[[ Excerpted passage, beginning ]]
Double-Sideband Suppressed-Carrier Modulation

August 28, 2013 by Sadik Hafizovic

Double-sideband suppressed-carrier (DSB-SC) modulation is an amplitude modulation that consists only of the two symmetrical sidebands and no carrier band. I came across this scheme in an ultrasound application, where power utilization can be maximized when all power is available on the sidebands. It turns out that DSB-SC modulation can easily be generated and demodulated using the MOD option available for the HF2LI and UHFLI Lock-in Amplifiers. The MOD option is a feature unique to Zurich Instruments' lock-in amplifiers, and enables direct sideband synthesis and demodulation based on a given carrier and modulation frequency. Importantly, it isn't the sideband frequencies that are specified but rather the center or carrier and the modulation (the distance between carrier and sideband). This has enormous consequences:

  • The modulation frequency can be swept easily, e.g. for Bode plots.
  • The phase relation between the two sidebands is always defined because the sidebands are constructed using the same oscillator.
  • The carrier and modulation frequencies can be controlled by a PLL, for example, and still the phase relations will be defined at all times.
[[ Excerpted passage, end ]]
[[ Given entries, beginning ]]
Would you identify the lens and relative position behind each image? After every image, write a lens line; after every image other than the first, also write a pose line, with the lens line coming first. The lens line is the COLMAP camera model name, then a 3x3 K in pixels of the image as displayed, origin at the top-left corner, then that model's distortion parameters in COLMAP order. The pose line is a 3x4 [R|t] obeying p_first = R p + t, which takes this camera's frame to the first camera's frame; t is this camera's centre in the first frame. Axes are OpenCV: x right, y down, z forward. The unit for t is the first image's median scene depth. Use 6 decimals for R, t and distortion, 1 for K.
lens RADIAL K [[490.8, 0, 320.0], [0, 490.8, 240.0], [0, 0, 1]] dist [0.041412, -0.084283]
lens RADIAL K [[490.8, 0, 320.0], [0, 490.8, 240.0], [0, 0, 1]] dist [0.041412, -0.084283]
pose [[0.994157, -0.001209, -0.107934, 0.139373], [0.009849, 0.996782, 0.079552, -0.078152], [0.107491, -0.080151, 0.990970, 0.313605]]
[[ Given entries, end ]]
[[ Given entries, beginning ]]
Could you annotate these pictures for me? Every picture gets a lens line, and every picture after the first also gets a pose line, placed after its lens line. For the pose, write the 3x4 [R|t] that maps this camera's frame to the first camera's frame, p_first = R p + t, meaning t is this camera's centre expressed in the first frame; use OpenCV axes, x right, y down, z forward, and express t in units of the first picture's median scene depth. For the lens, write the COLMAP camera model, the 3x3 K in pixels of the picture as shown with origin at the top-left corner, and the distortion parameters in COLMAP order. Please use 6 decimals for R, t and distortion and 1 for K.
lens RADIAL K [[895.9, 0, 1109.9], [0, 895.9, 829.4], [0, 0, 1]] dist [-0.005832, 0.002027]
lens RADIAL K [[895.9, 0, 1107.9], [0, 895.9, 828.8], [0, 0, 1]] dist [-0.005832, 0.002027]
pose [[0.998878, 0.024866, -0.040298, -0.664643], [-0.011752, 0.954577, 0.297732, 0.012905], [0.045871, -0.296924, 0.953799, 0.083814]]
[[ Given entries, end ]]
● **Work instruction**:
Write out the entire passage on double-sideband suppressed-carrier modulation word for word. Nothing in the rows is needed here.

● **Output of the exercise**:
Double-Sideband Suppressed-Carrier Modulation

August 28, 2013 by Sadik Hafizovic

Double-sideband suppressed-carrier (DSB-SC) modulation is an amplitude modulation that consists only of the two symmetrical sidebands and no carrier band. I came across this scheme in an ultrasound application, where power utilization can be maximized when all power is available on the sidebands. It turns out that DSB-SC modulation can easily be generated and demodulated using the MOD option available for the HF2LI and UHFLI Lock-in Amplifiers. The MOD option is a feature unique to Zurich Instruments' lock-in amplifiers, and enables direct sideband synthesis and demodulation based on a given carrier and modulation frequency. Importantly, it isn't the sideband frequencies that are specified but rather the center or carrier and the modulation (the distance between carrier and sideband). This has enormous consequences:

  • The modulation frequency can be swept easily, e.g. for Bode plots.
  • The phase relation between the two sidebands is always defined because the sidebands are constructed using the same oscillator.
  • The carrier and modulation frequencies can be controlled by a PLL, for example, and still the phase relations will be defined at all times.